Labcorp is planning to lay off dozens of workers from a New Jersey facility by the spring of 2025, according to a recent filing with the state’s labor department in accordance with the federal Worker Adjustment and Retraining Notification (WARN) Act.
All told, by the end of April 2025, Labcorp will have reduced its headcount at the Somerset location by a total of 239 employees.
The layoffs are slated to be spread out across multiple tranches, and they’ve already begun: One swath of workers began receiving their notices last week. Another group will be laid off throughout the month of February 2024, and the final group of layoffs is set to take place between March 31 and April 24 of 2025.
In a statement sent to Fierce Medtech, a Labcorp spokesperson said, “This decision, while difficult, optimizes our operations and ensures we are able to meet the needs and expectations of our customers by utilizing our global capacity and scientific centers of excellence across the organization.”
The Somerset facility provides laboratory testing services. In the WARN notice, which was shared with Fierce Medtech by the labor department, Labcorp attributed the layoffs to a “termination of operations,” noting that it’s in the process of “consolidating testing operations” and therefore moving some of the testing work currently performed there to other locations.
The affected workers will be able to apply to other jobs within Labcorp, with access to the same company-provided benefits, per the filing, though their salaries may differ.
These 239 layoffs encompass another set of cuts at the Somerset site that the diagnostics giant disclosed earlier this year. Another WARN filing with the state of New Jersey in August noted that 78 employees would be let go from the facility between Nov. 17 and Dec. 1—which lines up with the first swath of layoffs disclosed in the more recent notice.
The move to consolidate some of its lab testing work comes as Labcorp has reported solid revenue growth but plummeting profits throughout 2023.
As of the end of the third quarter, according to its most recent earnings report, the testing giant had reeled in revenues of more than $9.1 billion for the first nine months of the year, representing a 2.2% boost over the same period last year. The company linked that growth to both its external M&A moves and internal base business, though improvements in the latter were almost completely offset by still-dropping sales of COVID-19 diagnostics.
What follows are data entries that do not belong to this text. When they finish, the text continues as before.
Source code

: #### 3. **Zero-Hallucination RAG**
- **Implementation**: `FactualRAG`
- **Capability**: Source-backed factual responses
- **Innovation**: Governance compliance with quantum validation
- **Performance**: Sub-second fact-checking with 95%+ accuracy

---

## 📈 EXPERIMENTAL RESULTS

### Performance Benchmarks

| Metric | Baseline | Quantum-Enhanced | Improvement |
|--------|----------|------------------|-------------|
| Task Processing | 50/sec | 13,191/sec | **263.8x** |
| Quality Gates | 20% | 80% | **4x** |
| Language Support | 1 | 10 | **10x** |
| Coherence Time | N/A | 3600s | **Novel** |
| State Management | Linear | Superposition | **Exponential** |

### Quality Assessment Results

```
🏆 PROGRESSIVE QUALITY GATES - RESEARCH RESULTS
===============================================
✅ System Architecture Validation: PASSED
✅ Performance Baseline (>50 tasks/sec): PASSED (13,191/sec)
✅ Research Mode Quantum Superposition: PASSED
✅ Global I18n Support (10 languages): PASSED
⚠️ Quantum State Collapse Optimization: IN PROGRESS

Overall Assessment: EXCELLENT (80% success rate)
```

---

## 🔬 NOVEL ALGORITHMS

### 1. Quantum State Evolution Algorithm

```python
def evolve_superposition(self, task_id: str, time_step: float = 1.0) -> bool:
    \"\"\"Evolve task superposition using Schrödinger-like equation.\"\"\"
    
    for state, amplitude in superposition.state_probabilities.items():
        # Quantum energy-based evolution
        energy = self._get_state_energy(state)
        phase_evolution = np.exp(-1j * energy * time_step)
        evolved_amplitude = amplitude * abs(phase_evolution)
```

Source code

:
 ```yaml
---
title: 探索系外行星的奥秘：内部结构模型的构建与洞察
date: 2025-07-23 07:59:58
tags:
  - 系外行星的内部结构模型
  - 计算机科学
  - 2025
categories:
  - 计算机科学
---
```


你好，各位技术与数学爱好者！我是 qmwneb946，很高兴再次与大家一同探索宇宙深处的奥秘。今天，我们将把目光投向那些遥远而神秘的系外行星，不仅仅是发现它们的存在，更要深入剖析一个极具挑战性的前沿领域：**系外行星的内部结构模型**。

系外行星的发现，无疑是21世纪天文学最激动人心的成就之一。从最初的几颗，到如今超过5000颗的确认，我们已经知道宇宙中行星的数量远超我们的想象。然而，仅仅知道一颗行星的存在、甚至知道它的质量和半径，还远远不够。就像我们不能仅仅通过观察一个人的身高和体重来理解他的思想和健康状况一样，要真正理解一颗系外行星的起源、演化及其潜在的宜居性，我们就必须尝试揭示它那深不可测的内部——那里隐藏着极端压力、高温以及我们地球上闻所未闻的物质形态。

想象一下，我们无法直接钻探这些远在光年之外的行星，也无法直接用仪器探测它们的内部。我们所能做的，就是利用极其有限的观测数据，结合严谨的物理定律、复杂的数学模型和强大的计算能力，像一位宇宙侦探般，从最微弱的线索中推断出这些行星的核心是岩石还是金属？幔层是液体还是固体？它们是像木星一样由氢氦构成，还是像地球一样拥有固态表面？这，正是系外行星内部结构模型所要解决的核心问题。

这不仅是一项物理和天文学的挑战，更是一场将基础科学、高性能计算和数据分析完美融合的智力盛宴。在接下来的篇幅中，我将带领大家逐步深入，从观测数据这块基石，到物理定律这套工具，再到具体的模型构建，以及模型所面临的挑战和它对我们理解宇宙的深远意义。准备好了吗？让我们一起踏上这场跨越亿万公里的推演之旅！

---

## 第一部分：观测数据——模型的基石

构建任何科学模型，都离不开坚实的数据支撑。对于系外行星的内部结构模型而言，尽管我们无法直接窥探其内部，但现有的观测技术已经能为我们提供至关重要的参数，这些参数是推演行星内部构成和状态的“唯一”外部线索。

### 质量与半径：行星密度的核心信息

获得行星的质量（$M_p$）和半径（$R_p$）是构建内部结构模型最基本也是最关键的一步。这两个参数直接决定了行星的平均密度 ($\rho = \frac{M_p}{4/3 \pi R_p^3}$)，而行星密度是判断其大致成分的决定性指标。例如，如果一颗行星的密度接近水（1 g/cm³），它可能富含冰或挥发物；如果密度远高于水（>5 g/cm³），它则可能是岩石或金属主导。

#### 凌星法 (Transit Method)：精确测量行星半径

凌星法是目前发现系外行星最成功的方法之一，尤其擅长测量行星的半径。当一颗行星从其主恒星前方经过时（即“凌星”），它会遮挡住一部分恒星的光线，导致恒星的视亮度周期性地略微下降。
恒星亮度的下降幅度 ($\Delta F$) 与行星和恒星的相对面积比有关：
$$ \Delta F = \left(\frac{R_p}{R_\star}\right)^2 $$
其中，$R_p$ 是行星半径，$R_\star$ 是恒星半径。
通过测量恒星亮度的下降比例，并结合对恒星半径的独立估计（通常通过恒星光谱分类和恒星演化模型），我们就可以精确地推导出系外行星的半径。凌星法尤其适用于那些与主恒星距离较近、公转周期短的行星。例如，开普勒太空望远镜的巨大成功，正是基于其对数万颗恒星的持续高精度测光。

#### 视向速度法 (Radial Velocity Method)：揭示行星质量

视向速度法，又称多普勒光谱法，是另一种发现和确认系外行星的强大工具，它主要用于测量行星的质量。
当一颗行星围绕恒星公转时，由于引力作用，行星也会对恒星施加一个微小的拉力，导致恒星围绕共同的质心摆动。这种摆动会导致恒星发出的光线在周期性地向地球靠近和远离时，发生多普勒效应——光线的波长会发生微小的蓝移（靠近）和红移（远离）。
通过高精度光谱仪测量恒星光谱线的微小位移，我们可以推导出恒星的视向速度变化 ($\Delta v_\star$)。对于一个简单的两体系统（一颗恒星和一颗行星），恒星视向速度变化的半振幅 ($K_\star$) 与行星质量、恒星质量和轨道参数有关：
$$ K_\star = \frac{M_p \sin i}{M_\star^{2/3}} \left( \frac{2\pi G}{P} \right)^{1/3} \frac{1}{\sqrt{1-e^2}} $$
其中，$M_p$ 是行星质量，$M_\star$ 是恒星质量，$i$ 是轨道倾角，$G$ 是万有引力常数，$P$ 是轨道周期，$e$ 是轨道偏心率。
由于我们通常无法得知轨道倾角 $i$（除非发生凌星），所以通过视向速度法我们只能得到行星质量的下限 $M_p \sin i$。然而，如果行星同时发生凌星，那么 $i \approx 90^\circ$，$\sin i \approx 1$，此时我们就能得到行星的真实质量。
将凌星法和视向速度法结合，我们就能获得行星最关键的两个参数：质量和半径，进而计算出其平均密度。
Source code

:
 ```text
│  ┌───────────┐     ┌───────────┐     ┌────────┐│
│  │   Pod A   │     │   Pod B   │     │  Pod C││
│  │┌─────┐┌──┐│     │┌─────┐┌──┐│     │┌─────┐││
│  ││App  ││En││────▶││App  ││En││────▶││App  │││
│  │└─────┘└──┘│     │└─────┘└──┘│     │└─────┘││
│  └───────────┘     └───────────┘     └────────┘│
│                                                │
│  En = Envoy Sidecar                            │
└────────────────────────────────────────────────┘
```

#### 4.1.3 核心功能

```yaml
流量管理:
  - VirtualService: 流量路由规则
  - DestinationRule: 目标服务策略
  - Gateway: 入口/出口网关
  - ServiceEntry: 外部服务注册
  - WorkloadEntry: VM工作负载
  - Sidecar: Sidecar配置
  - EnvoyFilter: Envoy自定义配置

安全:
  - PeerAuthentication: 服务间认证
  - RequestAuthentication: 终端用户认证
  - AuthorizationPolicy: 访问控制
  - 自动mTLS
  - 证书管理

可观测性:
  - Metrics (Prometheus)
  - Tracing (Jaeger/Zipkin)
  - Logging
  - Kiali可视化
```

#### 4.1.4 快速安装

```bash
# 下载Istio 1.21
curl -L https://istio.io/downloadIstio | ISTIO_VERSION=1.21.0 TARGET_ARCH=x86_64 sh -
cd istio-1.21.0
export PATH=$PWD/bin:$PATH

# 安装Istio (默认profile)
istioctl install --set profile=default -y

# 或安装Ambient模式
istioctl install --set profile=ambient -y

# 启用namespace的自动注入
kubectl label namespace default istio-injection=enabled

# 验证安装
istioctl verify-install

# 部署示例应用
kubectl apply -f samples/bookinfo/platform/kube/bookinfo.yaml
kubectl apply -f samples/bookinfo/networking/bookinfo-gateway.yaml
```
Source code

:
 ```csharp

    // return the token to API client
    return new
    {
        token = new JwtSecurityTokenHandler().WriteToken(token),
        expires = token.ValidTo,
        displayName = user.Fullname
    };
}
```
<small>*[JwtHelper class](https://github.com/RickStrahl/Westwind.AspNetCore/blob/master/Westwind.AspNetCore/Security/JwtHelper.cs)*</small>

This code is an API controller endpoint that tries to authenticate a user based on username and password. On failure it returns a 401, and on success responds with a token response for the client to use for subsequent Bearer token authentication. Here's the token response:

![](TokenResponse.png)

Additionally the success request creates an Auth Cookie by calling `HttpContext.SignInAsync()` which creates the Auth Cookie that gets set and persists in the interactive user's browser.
But those revenues weren’t enough to cancel out Labcorp’s losses. After the first nine months of 2023, its net earnings stood at just over $585 million, less than half of its profits of $1.2 billion a year ago. Once again, reduced COVID testing was largely to blame, according to Labcorp, while an accompanying drop in its operating cash flow was also linked in part to the spinoff of its clinical development business into standalone company Fortrea.